Constantina Zavitsanos

Constantina Zavitsanos is a conceptual artist.[1] Their works are organized around themes of planning, contingency, debt, dependency and care.[2] Zavitsanos is a part of disability community as a care provider and recipient. They live in New York City and teach at The New School.

Constantina Zavitsano
NationalityAmerican
AwardsWynn Newhouse Award (2015)

Education

Zavitsanos is a graduate of Millersville University, where they received a B.F.A., and the Pennsylvania Academy of the Fine Arts, where they received an M.F.A.[3]

Career

Zavitsanos has had many exhibitions. These include:

  • Coop Fund, Amalle Dublon & Constantina Zavitsanos, Devin Kenny, John Neff. Artists Space. New York, 2018.[4]
  • Challenge 3. The Samuel S. Fleisher Art Memorial. Philadelphia, PA, 2009.[3]

Zavitsanos has participated in several artist residencies. In March–September 2015, Zavitsanos held a residency at The New Museum, where they curated a series of collaborative events with artists Reina Gossett, Park McArthur, Caroline Key, and Soyoung Yoon, and academics Stefano Harney, Fred Moten, and Denise Ferreira da Silva.[5] In 2017, they and collaborator Amalle Dubon participated in the Engaged Social Justice Residency Program at the University of British Columbia in Vancouver.[6]

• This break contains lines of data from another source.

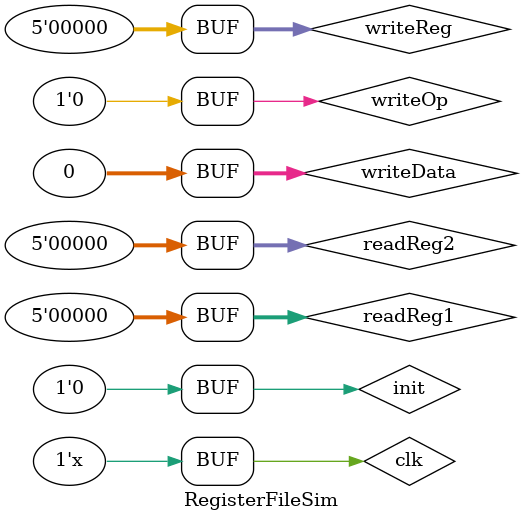
<source format=v>
module RegisterFileSim();
    reg clk;
    reg init;
    reg [4:0] readReg1;
    reg [4:0] readReg2;
    reg [4:0] writeReg;
    reg writeOp;
    reg [31:0] writeData;
    wire [31:0] readData1;
    wire [31:0] readData2;
    RegisterFile file(
        .clk(clk),
        .init(init),
        .writeOp(writeOp),
        .readReg1(readReg1),
        .readReg2(readReg2),
        .writeReg(writeReg),
        .writeData(writeData),
        .readData1(readData1),
        .readData2(readData2)
    );
    always #50 clk = ~clk;
    initial begin
        clk = 0;
        init = 0;
        writeOp = 0;
        readReg1 = 0;
        readReg2 = 0;
        writeReg = 0;
        writeData = 0;
        // write $1 = 1
        #100
        init = 1;
        writeOp = 1;
        readReg1 = 0;
        readReg2 = 0;
        writeReg = 1;
        writeData = 1;
        // write $2 = 2
        #100
        init = 1;
        writeOp = 1;
        readReg1 = 0;
        readReg2 = 0;
        writeReg = 2;
        writeData = 2;
        // write $3 = 3
        #100
        init = 1;
        writeOp = 1;
        readReg1 = 0;
        readReg2 = 0;
        writeReg = 3;
        writeData = 3;
        // read1 $1 == 1
        #100
        init = 1;
        writeOp = 0;
        readReg1 = 1;
        readReg2 = 0;
        writeReg = 0;
        writeData = 0;
        // read2 $2 == 2
        #100
        init = 1;
        writeOp = 0;
        readReg1 = 0;
        readReg2 = 2;
        writeReg = 0;
        writeData = 0;
        // read1 $1 == 1, read2 $3 == 3
        #100
        init = 1;
        writeOp = 0;
        readReg1 = 1;
        readReg2 = 3;
        writeReg = 0;
        writeData = 0;
        #200
        // reset
        #100
        init = 0;
        writeOp = 0;
        readReg1 = 0;
        readReg2 = 0;
        writeReg = 0;
        writeData = 0;
    end
endmodule
</source>
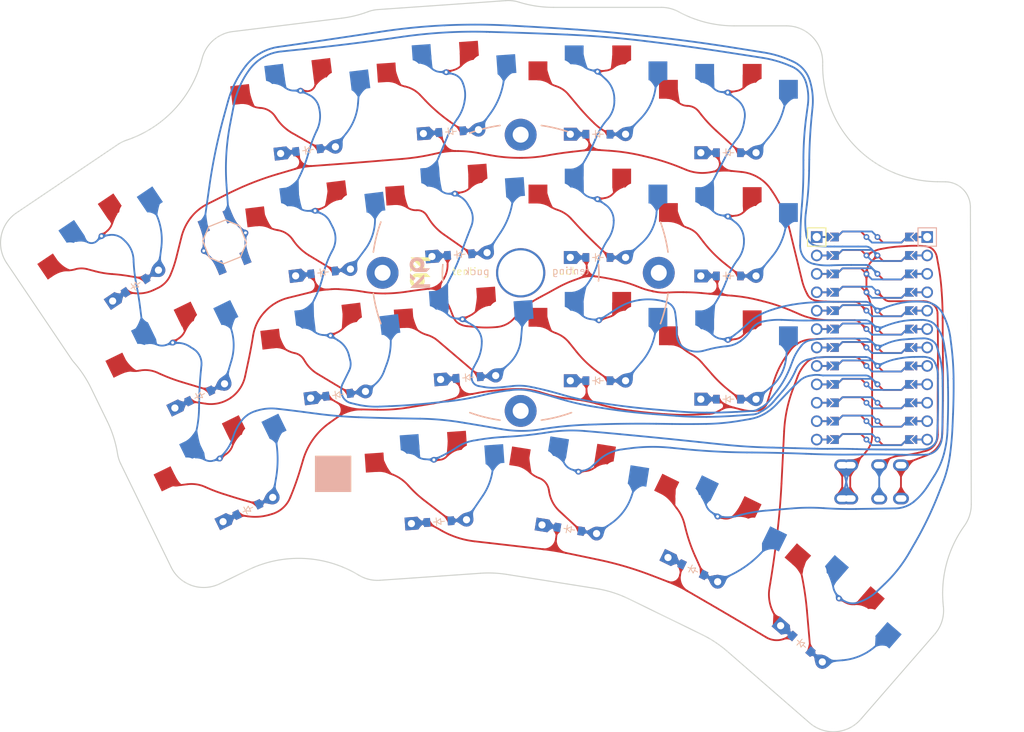
<source format=kicad_pcb>
(kicad_pcb
	(version 20240108)
	(generator "pcbnew")
	(generator_version "8.0")
	(general
		(thickness 1.6)
		(legacy_teardrops no)
	)
	(paper "A3")
	(title_block
		(title "keyboard")
		(rev "v1.0.0")
		(company "Unknown")
	)
	(layers
		(0 "F.Cu" signal)
		(31 "B.Cu" jumper)
		(32 "B.Adhes" user "B.Adhesive")
		(33 "F.Adhes" user "F.Adhesive")
		(34 "B.Paste" user)
		(35 "F.Paste" user)
		(36 "B.SilkS" user "B.Silkscreen")
		(37 "F.SilkS" user "F.Silkscreen")
		(38 "B.Mask" user)
		(39 "F.Mask" user)
		(40 "Dwgs.User" user "User.Drawings")
		(41 "Cmts.User" user "User.Comments")
		(42 "Eco1.User" user "User.Eco1")
		(43 "Eco2.User" user "User.Eco2")
		(44 "Edge.Cuts" user)
		(45 "Margin" user)
		(46 "B.CrtYd" user "B.Courtyard")
		(47 "F.CrtYd" user "F.Courtyard")
		(48 "B.Fab" user)
		(49 "F.Fab" user)
	)
	(setup
		(stackup
			(layer "F.SilkS"
				(type "Top Silk Screen")
			)
			(layer "F.Paste"
				(type "Top Solder Paste")
			)
			(layer "F.Mask"
				(type "Top Solder Mask")
				(thickness 0.01)
			)
			(layer "F.Cu"
				(type "copper")
				(thickness 0.035)
			)
			(layer "dielectric 1"
				(type "core")
				(thickness 1.51)
				(material "FR4")
				(epsilon_r 4.5)
				(loss_tangent 0.02)
			)
			(layer "B.Cu"
				(type "copper")
				(thickness 0.035)
			)
			(layer "B.Mask"
				(type "Bottom Solder Mask")
				(thickness 0.01)
			)
			(layer "B.Paste"
				(type "Bottom Solder Paste")
			)
			(layer "B.SilkS"
				(type "Bottom Silk Screen")
			)
			(copper_finish "None")
			(dielectric_constraints no)
		)
		(pad_to_mask_clearance 0.05)
		(allow_soldermask_bridges_in_footprints no)
		(pcbplotparams
			(layerselection 0x00010fc_ffffffff)
			(plot_on_all_layers_selection 0x0000000_00000000)
			(disableapertmacros no)
			(usegerberextensions no)
			(usegerberattributes yes)
			(usegerberadvancedattributes yes)
			(creategerberjobfile yes)
			(dashed_line_dash_ratio 12.000000)
			(dashed_line_gap_ratio 3.000000)
			(svgprecision 4)
			(plotframeref no)
			(viasonmask no)
			(mode 1)
			(useauxorigin no)
			(hpglpennumber 1)
			(hpglpenspeed 20)
			(hpglpendiameter 15.000000)
			(pdf_front_fp_property_popups yes)
			(pdf_back_fp_property_popups yes)
			(dxfpolygonmode yes)
			(dxfimperialunits yes)
			(dxfusepcbnewfont yes)
			(psnegative no)
			(psa4output no)
			(plotreference yes)
			(plotvalue yes)
			(plotfptext yes)
			(plotinvisibletext no)
			(sketchpadsonfab no)
			(subtractmaskfromsilk no)
			(outputformat 1)
			(mirror no)
			(drillshape 0)
			(scaleselection 1)
			(outputdirectory "../output/gerber")
		)
	)
	(net 0 "")
	(net 1 "B1")
	(net 2 "pinkie_bottom")
	(net 3 "pinkie_home")
	(net 4 "pinkie_top")
	(net 5 "F7")
	(net 6 "ring_bottom")
	(net 7 "ring_home")
	(net 8 "ring_top")
	(net 9 "F6")
	(net 10 "middle_bottom")
	(net 11 "middle_home")
	(net 12 "middle_top")
	(net 13 "F5")
	(net 14 "index_bottom")
	(net 15 "index_home")
	(net 16 "index_top")
	(net 17 "F4")
	(net 18 "far_bottom")
	(net 19 "far_home")
	(net 20 "far_top")
	(net 21 "extra_tucky_thumb")
	(net 22 "tucky_thumb")
	(net 23 "resty_thumb")
	(net 24 "reachy_thumb")
	(net 25 "D4")
	(net 26 "D0")
	(net 27 "D1")
	(net 28 "C6")
	(net 29 "RAW")
	(net 30 "GND")
	(net 31 "RST")
	(net 32 "VCC")
	(net 33 "B3")
	(net 34 "B2")
	(net 35 "B6")
	(net 36 "D3")
	(net 37 "D2")
	(net 38 "D7")
	(net 39 "E6")
	(net 40 "B4")
	(net 41 "B5")
	(footprint "E73:SW_TACT_ALPS_SKQGABE010" (layer "F.Cu") (at 176.5363 103.488346 112))
	(footprint "ComboDiode" (layer "F.Cu") (at 190.112634 107.715315 7))
	(footprint "ComboDiode" (layer "F.Cu") (at 246.031796 125.197301))
	(footprint "ComboDiode" (layer "F.Cu") (at 228.031797 105.647301))
	(footprint "PG1350" (layer "F.Cu") (at 187.431509 85.879299 7))
	(footprint "PG1350" (layer "F.Cu") (at 246.031796 86.197301))
	(footprint "ComboDiode" (layer "F.Cu") (at 210.126278 122.207435 4))
	(footprint "library:TentingPuck" (layer "F.Cu") (at 217.374251 107.76146 -90))
	(footprint "ComboDiode" (layer "F.Cu") (at 179.74549 140.415665 26))
	(footprint "E73:SW_TACT_ALPS_SKQGABE010" (layer "F.Cu") (at 176.5363 103.488346 112))
	(footprint "ComboDiode" (layer "F.Cu") (at 256.109136 158.936111 -41))
	(footprint "PG1350" (layer "F.Cu") (at 177.553634 135.921695 26))
	(footprint "TRRS-PJ-320A-dual" (layer "F.Cu") (at 273.031796 138.897301 -90))
	(footprint "ComboDiode" (layer "F.Cu") (at 228.031797 122.647301))
	(footprint "PG1350" (layer "F.Cu") (at 205.754389 137.098677 4))
	(footprint "ComboDiode" (layer "F.Cu") (at 173.102095 124.741632 26))
	(footprint "ComboDiode" (layer "F.Cu") (at 228.031797 88.647301))
	(footprint "ComboDiode" (layer "F.Cu") (at 164.250713 109.522941 34))
	(footprint "PG1350" (layer "F.Cu") (at 259.389431 155.162563 -41))
	(footprint "PG1350" (layer "F.Cu") (at 209.777496 117.219615 4))
	(footprint "ComboDiode" (layer "F.Cu") (at 192.184413 124.588599 7))
	(footprint "ComboDiode" (layer "F.Cu") (at 188.040855 90.84203 7))
	(footprint "ComboDiode" (layer "F.Cu") (at 224.078643 143.136471 -9))
	(footprint "PG1350" (layer "F.Cu") (at 189.503288 102.752584 7))
	(footprint "ComboDiode" (layer "F.Cu") (at 206.103172 142.086497 4))
	(footprint "PG1350" (layer "F.Cu") (at 207.405776 83.302437 4))
	(footprint "PG1350" (layer "F.Cu") (at 228.031797 117.647301))
	(footprint "PG1350" (layer "F.Cu") (at 243.311204 144.210692 -26))
	(footprint "PG1350" (layer "F.Cu") (at 161.454748 105.377753 34))
	(footprint "ProMicro"
		(layer "F.Cu")
		(uuid "bb9b1f3b-cb1c-4e88-9788-f2f5ee9c26e0")
		(at 265.831796 116.797301 -90)
		(descr "Solder-jumper reversible Pro Micro footprint")
		(tags "promicro ProMicro reversible solder jumper")
		(property "Reference" "_1"
			(at -16.256 -0.254 0)
			(layer "F.SilkS")
			(hide yes)
			(uuid "02113541-48d8-4dc2-9af9-99ac589e643a")
			(effects
				(font
					(size 1 1)
					(thickness 0.15)
				)
			)
		)
		(property "Value" ""
			(at 0 0 -90)
			(layer "F.Fab")
			(uuid "5698334a-b888-4970-a683-fe41c3f7de50")
			(effects
				(font
					(size 1.27 1.27)
					(thickness 0.15)
				)
			)
		)
		(property "Footprint" ""
			(at 0 0 -90)
			(layer "F.Fab")
			(hide yes)
			(uuid "dfd9817c-2b48-4b96-948d-b51b1b431d6d")
			(effects
				(font
					(size 1.27 1.27)
					(thickness 0.15)
				)
			)
		)
		(property "Datasheet" ""
			(at 0 0 -90)
			(layer "F.Fab")
			(hide yes)
			(uuid "c13320a9-3d5f-4158-9fbc-8bc8b74adc41")
			(effects
				(font
					(size 1.27 1.27)
					(thickness 0.15)
				)
			)
		)
		(property "Description" ""
			(at 0 0 -90)
			(layer "F.Fab")
			(hide yes)
			(uuid "6b671ef5-a2a9-456c-9648-a9ea2777c86f")
			(effects
				(font
					(size 1.27 1.27)
					(thickness 0.15)
				)
			)
		)
		(attr through_hole)
		(fp_line
			(start -15.24 -6.35)
			(end -12.7 -6.35)
			(stroke
				(width 0.15)
				(type solid)
			)
			(layer "B.SilkS")
			(uuid "4c6215ef-eac1-4505-a4a0-dde8eb4db0dc")
		)
		(fp_line
			(start -15.24 -6.35)
			(end -15.24 -8.89)
			(stroke
				(width 0.15)
				(type solid)
			)
			(layer "B.SilkS")
			(uuid "6beea703-8071-4c54-9ebe-8133f70b4e79")
		)
		(fp_line
			(start -12.7 -6.35)
			(end -12.7 -8.89)
			(stroke
				(width 0.15)
				(type solid)
			)
			(layer "B.SilkS")
			(uuid "60e0ae2b-0fcb-4568-89b6-1a971c40055b")
		)
		(fp_line
			(start -12.7 -8.89)
			(end -15.24 -8.89)
			(stroke
				(width 0.15)
				(type solid)
			)
			(layer "B.SilkS")
			(uuid "315bafa4-de04-4324-a005-029296a8c23a")
		)
		(fp_line
			(start -12.7 8.89)
			(end -15.24 8.89)
			(stroke
				(width 0.15)
				(type solid)
			)
			(layer "F.SilkS")
			(uuid "121981f2-3ae6-4126-9428-c4fca51212c5")
		)
		(fp_line
			(start -15.24 6.35)
			(end -15.24 8.89)
			(stroke
				(width 0.15)
				(type solid)
			)
			(layer "F.SilkS")
			(uuid "0cc6fe67-d699-456d-8b7a-db236b7a0d87")
		)
		(fp_line
			(start -15.24 6.35)
			(end -12.7 6.35)
			(stroke
				(width 0.15)
				(type solid)
			)
			(layer "F.SilkS")
			(uuid "5191fd2b-8c04-40c0-8a1b-f1d2673cf3ce")
		)
		(fp_line
			(start -12.7 6.35)
			(end -12.7 8.89)
			(stroke
				(width 0.15)
				(type solid)
			)
			(layer "F.SilkS")
			(uuid "0ac157ab-4bca-44f0-8460-13ec1fe1472e")
		)
		(fp_circle
			(center -13.97 0.762)
			(end -13.845 0.762)
			(stroke
				(width 0.25)
				(type solid)
			)
			(fill none)
			(layer "B.Mask")
			(uuid "c5079aec-408a-4176-83eb-e586de40e0c9")
		)
		(fp_circle
			(center -11.43 0.762)
			(end -11.305 0.762)
			(stroke
				(width 0.25)
				(type solid)
			)
			(fill none)
			(layer "B.Mask")
			(uuid "3c46fe8f-3bb3-4a47-a39e-68c7560f4e4d")
		)
		(fp_circle
			(center -8.89 0.762)
			(end -8.765 0.762)
			(stroke
				(width 0.25)
				(type solid)
			)
			(fill none)
			(layer "B.Mask")
			(uuid "b48d1e3b-dd83-43bb-b410-3d482a8a0825")
		)
		(fp_circle
			(center -6.35 0.762)
			(end -6.225 0.762)
			(stroke
				(width 0.25)
				(type solid)
			)
			(fill none)
			(layer "B.Mask")
			(uuid "b9ffe06b-9e47-414c-9c4d-1ff76d97f41b")
		)
		(fp_circle
			(center -3.81 0.762)
			(end -3.685 0.762)
			(stroke
				(width 0.25)
				(type solid)
			)
			(fill none)
			(layer "B.Mask")
			(uuid "38577a08-61d5-4bc6-9b38-fd31c40ecb98")
		)
		(fp_circle
			(center -1.27 0.762)
			(end -1.145 0.762)
			(stroke
				(width 0.25)
				(type solid)
			)
			(fill none)
			(layer "B.Mask")
			(uuid "a577dfc5-fcb0-42de-995c-a5e51a7716b6")
		)
		(fp_circle
			(center 1.27 0.762)
			(end 1.395 0.762)
			(stroke
				(width 0.25)
				(type solid)
			)
			(fill none)
			(layer "B.Mask")
			(uuid "17b65255-cdda-493b-b7f1-aafe3d6fb586")
		)
		(fp_circle
			(center 3.81 0.762)
			(end 3.935 0.762)
			(stroke
				(width 0.25)
				(type solid)
			)
			(fill none)
			(layer "B.Mask")
			(uuid "04cead5b-8f2a-4e9f-bb09-f946b40c0254")
		)
		(fp_circle
			(center 6.35 0.762)
			(end 6.475 0.762)
			(stroke
				(width 0.25)
				(type solid)
			)
			(fill none)
			(layer "B.Mask")
			(uuid "0249183a-d697-4906-9885-cc0d9b71e798")
		)
		(fp_circle
			(center 8.89 0.762)
			(end 9.015 0.762)
			(stroke
				(width 0.25)
				(type solid)
			)
			(fill none)
			(layer "B.Mask")
			(uuid "c4f3e90b-267f-4d93-994e-9d223ccbcceb")
		)
		(fp_circle
			(center 11.43 0.762)
			(end 11.555 0.762)
			(stroke
				(width 0.25)
				(type solid)
			)
			(fill none)
			(layer "B.Mask")
			(uuid "fb39ec2a-013b-4705-b0b5-63f3e2736bd1")
		)
		(fp_circle
			(center 13.97 0.762)
			(end 14.095 0.762)
			(stroke
				(width 0.25)
				(type solid)
			)
			(fill none)
			(layer "B.Mask")
			(uuid "109c505f-9394-4bc1-9026-689ce1efe306")
		)
		(fp_circle
			(center -13.97 -0.762)
			(end -13.845 -0.762)
			(stroke
				(width 0.25)
				(type solid)
			)
			(fill none)
			(layer "B.Mask")
			(uuid "a67ed5bf-41aa-4659-b0dc-71e1efc99045")
		)
		(fp_circle
			(center -11.43 -0.762)
			(end -11.305 -0.762)
			(stroke
				(width 0.25)
				(type solid)
			)
			(fill none)
			(layer "B.Mask")
			(uuid "dc9ae601-c193-43f3-8bd2-f587753e4a70")
		)
		(fp_circle
			(center -8.89 -0.762)
			(end -8.765 -0.762)
			(stroke
				(width 0.25)
				(type solid)
			)
			(fill none)
			(layer "B.Mask")
			(uuid "d2e50ba7-739e-4533-a62c-6971c8ed71f5")
		)
		(fp_circle
			(center -6.35 -0.762)
			(end -6.225 -0.762)
			(stroke
				(width 0.25)
				(type solid)
			)
			(fill none)
			(layer "B.Mask")
			(uuid "a32fd571-6b54-485e-9eae-361209576723")
		)
		(fp_circle
			(center -3.81 -0.762)
			(end -3.685 -0.762)
			(stroke
				(width 0.25)
				(type solid)
			)
			(fill none)
			(layer "B.Mask")
			(uuid "fcc5dbbd-4fae-4520-8af0-89180a00022f")
		)
		(fp_circle
			(center -1.27 -0.762)
			(end -1.145 -0.762)
			(stroke
				(width 0.25)
				(type solid)
			)
			(fill none)
			(layer "B.Mask")
			(uuid "4c0e4e68-ffcf-487a-9eb0-5b57fffb47e1")
		)
		(fp_circle
			(center 1.27 -0.762)
			(end 1.395 -0.762)
			(stroke
				(width 0.25)
				(type solid)
			)
			(fill none)
			(layer "B.Mask")
			(uuid "17ee2a24-707c-4fc6-b4ce-579c21cc48fa")
		)
		(fp_circle
			(center 3.81 -0.762)
			(end 3.935 -0.762)
			(stroke
				(width 0.25)
				(type solid)
			)
			(fill none)
			(layer "B.Mask")
			(uuid "fa75b62c-83fc-498b-8bd2-0424e15d13da")
		)
		(fp_circle
			(center 6.35 -0.762)
			(end 6.475 -0.762)
			(stroke
				(width 0.25)
				(type solid)
			)
			(fill none)
			(layer "B.Mask")
			(uuid "5440f413-094b-432e-b482-bd3201b26d65")
		)
		(fp_circle
			(center 8.89 -0.762)
			(end 9.015 -0.762)
			(stroke
				(width 0.25)
				(type solid)
			)
			(fill none)
			(layer "B.Mask")
			(uuid "7730a28a-9e1e-488e-bf51-516a169772e2")
		)
		(fp_circle
			(center 11.43 -0.762)
			(end 11.555 -0.762)
			(stroke
				(width 0.25)
				(type solid)
			)
			(fill none)
			(layer "B.Mask")
			(uuid "dd450a50-0c41-4e7e-9f28-2bb662901725")
		)
		(fp_circle
			(center 13.97 -0.762)
			(end 14.095 -0.762)
			(stroke
				(width 0.25)
				(type solid)
			)
			(fill none)
			(layer "B.Mask")
			(uuid "3229c0ad-903f-4305-ab84-64bc545a9bab")
		)
		(fp_poly
			(pts
				(xy -14.478 5.08) (xy -13.462 5.08) (xy -13.462 6.096) (xy -14.478 6.096)
			)
			(stroke
				(width 0.1)
				(type solid)
			)
			(fill solid)
			(layer "B.Mask")
			(uuid "b8a67966-9243-43e5-aa2d-d09d1a4dfa86")
		)
		(fp_poly
			(pts
				(xy -11.938 5.08) (xy -10.922 5.08) (xy -10.922 6.096) (xy -11.938 6.096)
			)
			(stroke
				(width 0.1)
				(type solid)
			)
			(fill solid)
			(layer "B.Mask")
			(uuid "cc3fe02c-febe-4021-8ec9-fa341743d384")
		)
		(fp_poly
			(pts
				(xy -9.398 5.08) (xy -8.382 5.08) (xy -8.382 6.096) (xy -9.398 6.096)
			)
			(stroke
				(width 0.1)
				(type solid)
			)
			(fill solid)
			(layer "B.Mask")
			(uuid "6e75ac68-e127-4d92-9d3c-6083d124dc79")
		)
		(fp_poly
			(pts
				(xy -6.858 5.08) (xy -5.842 5.08) (xy -5.842 6.096) (xy -6.858 6.096)
			)
			(stroke
				(width 0.1)
				(type solid)
			)
			(fill solid)
			(layer "B.Mask")
			(uuid "c96a2ee1-b2ea-4193-b0b7-8750f50a43c3")
		)
		(fp_poly
			(pts
				(xy -4.318 5.08) (xy -3.302 5.08) (xy -3.302 6.096) (xy -4.318 6.096)
			)
			(stroke
				(width 0.1)
				(type solid)
			)
			(fill solid)
			(layer "B.Mask")
			(uuid "69dcf1ae-6230-4d52-b1d2-a4d10b1bd792")
		)
		(fp_poly
			(pts
				(xy -1.778 5.08) (xy -0.762 5.08) (xy -0.762 6.096) (xy -1.778 6.096)
			)
			(stroke
				(width 0.1)
				(type solid)
			)
			(fill solid)
			(layer "B.Mask")
			(uuid "dc1dbd2e-19c9-4431-9380-d2609d1ed440")
		)
		(fp_poly
			(pts
				(xy 0.762 5.08) (xy 1.778 5.08) (xy 1.778 6.096) (xy 0.762 6.096)
			)
			(stroke
				(width 0.1)
				(type solid)
			)
			(fill solid)
			(layer "B.Mask")
			(uuid "f62c63b9-f494-4845-a10b-9213dd6f3296")
		)
		(fp_poly
			(pts
				(xy 3.302 5.08) (xy 4.318 5.08) (xy 4.318 6.096) (xy 3.302 6.096)
			)
			(stroke
				(width 0.1)
				(type solid)
			)
			(fill solid)
			(layer "B.Mask")
			(uuid "ee038f90-4fc4-4696-b29b-de8209d3375e")
		)
		(fp_poly
			(pts
				(xy 5.842 5.08) (xy 6.858 5.08) (xy 6.858 6.096) (xy 5.842 6.096)
			)
			(stroke
				(width 0.1)
				(type solid)
			)
			(fill solid)
			(layer "B.Mask")
			(uuid "a005be81-47ec-459c-b2cf-993a5e8d25fa")
		)
		(fp_poly
			(pts
				(xy 8.382 5.08) (xy 9.398 5.08) (xy 9.398 6.096) (xy 8.382 6.096)
			)
			(stroke
				(width 0.1)
				(type solid)
			)
			(fill solid)
			(layer "B.Mask")
			(uuid "9bada518-a7fd-4b9b-b28f-a7a9f1207dd0")
		)
		(fp_poly
			(pts
				(xy 10.922 5.08) (xy 11.938 5.08) (xy 11.938 6.096) (xy 10.922 6.096)
			)
			(stroke
				(width 0.1)
				(type solid)
			)
			(fill solid)
			(layer "B.Mask")
			(uuid "8ee36820-b8f7-486b-9937-47cfa6732432")
		)
		(fp_poly
			(pts
				(xy 13.462 5.08) (xy 14.478 5.08) (xy 14.478 6.096) (xy 13.462 6.096)
			)
			(stroke
				(width 0.1)
				(type solid)
			)
			(fill solid)
			(layer "B.Mask")
			(uuid "bf15c082-f8b0-4352-9ca8-543a6fde2323")
		)
		(fp_poly
			(pts
				(xy -13.462 -5.08) (xy -14.478 -5.08) (xy -14.478 -6.096) (xy -13.462 -6.096)
			)
			(stroke
				(width 0.1)
				(type solid)
			)
			(fill solid)
			(layer "B.Mask")
			(uuid "9b8f14bc-7967-4f7a-a7ce-86fd6cd4041e")
		)
		(fp_poly
			(pts
				(xy -10.922 -5.08) (xy -11.938 -5.08) (xy -11.938 -6.096) (xy -10.922 -6.096)
			)
			(stroke
				(width 0.1)
				(type solid)
			)
			(fill solid)
			(layer "B.Mask")
			(uuid "40f89017-3db4-4740-b1e0-0f7d19d2c0ab")
		)
		(fp_poly
			(pts
				(xy -8.382 -5.08) (xy -9.398 -5.08) (xy -9.398 -6.096) (xy -8.382 -6.096)
			)
			(stroke
				(width 0.1)
				(type solid)
			)
			(fill solid)
			(layer "B.Mask")
			(uuid "154b8b85-c218-45d0-81ce-d974f9142ee1")
		)
		(fp_poly
			(pts
				(xy -5.842 -5.08) (xy -6.858 -5.08) (xy -6.858 -6.096) (xy -5.842 -6.096)
			)
			(stroke
				(width 0.1)
				(type solid)
			)
			(fill solid)
			(layer "B.Mask")
			(uuid "55c8cf8a-9d72-404d-823b-83c0824870ed")
		)
		(fp_poly
			(pts
				(xy -3.302 -5.08) (xy -4.318 -5.08) (xy -4.318 -6.096) (xy -3.302 -6.096)
			)
			(stroke
				(width 0.1)
				(type solid)
			)
			(fill solid)
			(layer "B.Mask")
			(uuid "b4adaba7-ff87-4599-bcfd-639d9fc83713")
		)
		(fp_poly
			(pts
				(xy -0.762 -5.08) (xy -1.778 -5.08) (xy -1.778 -6.096) (xy -0.762 -6.096)
			)
			(stroke
				(width 0.1)
				(type solid)
			)
			(fill solid)
			(layer "B.Mask")
			(uuid "51ce6ea2-99f7-426f-abee-e906ca9103dd")
		)
		(fp_poly
			(pts
				(xy 1.778 -5.08) (xy 0.762 -5.08) (xy 0.762 -6.096) (xy 1.778 -6.096)
			)
			(stroke
				(width 0.1)
				(type solid)
			)
			(fill solid)
			(layer "B.Mask")
			(uuid "ef2bc508-3ee1-42fe-9cb3-be0aff8462d7")
		)
		(fp_poly
			(pts
... [1167790 chars truncated]
</source>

They are a recipient of the 2015 Wynn Newhouse Award presented to disabled artists.[7]

Notable works

  • It was what I wanted now was nearly invisible (2013) is a stack of papers next to a wall. Four- and five-digit-long numbers are printed on the paper tracking Zavitsanos’ projected student loan debt over the next 25 years and the minimum income necessary to make monthly loan payments. Corinna Kirsch of ArtFCity has described the work as a strong statement with limited means. As Kirsch put it, "if a loan officer handed me thousands of pages showing my future indebtedness, I might’ve rethought signing away my future."[8]
  • Sweepstakes (2015) Zavitsanos was a plaintiff in a class action lawsuit brought against the New York Police Department for wrongful arrest during the 2004 GOP convention in New York. New York City settled the case in 2015. Zavitsanos incorporated her settlement into the art work "Sweepstakes" at the New Museum where viewers were given a portion of the settlement on a daily basis.[9]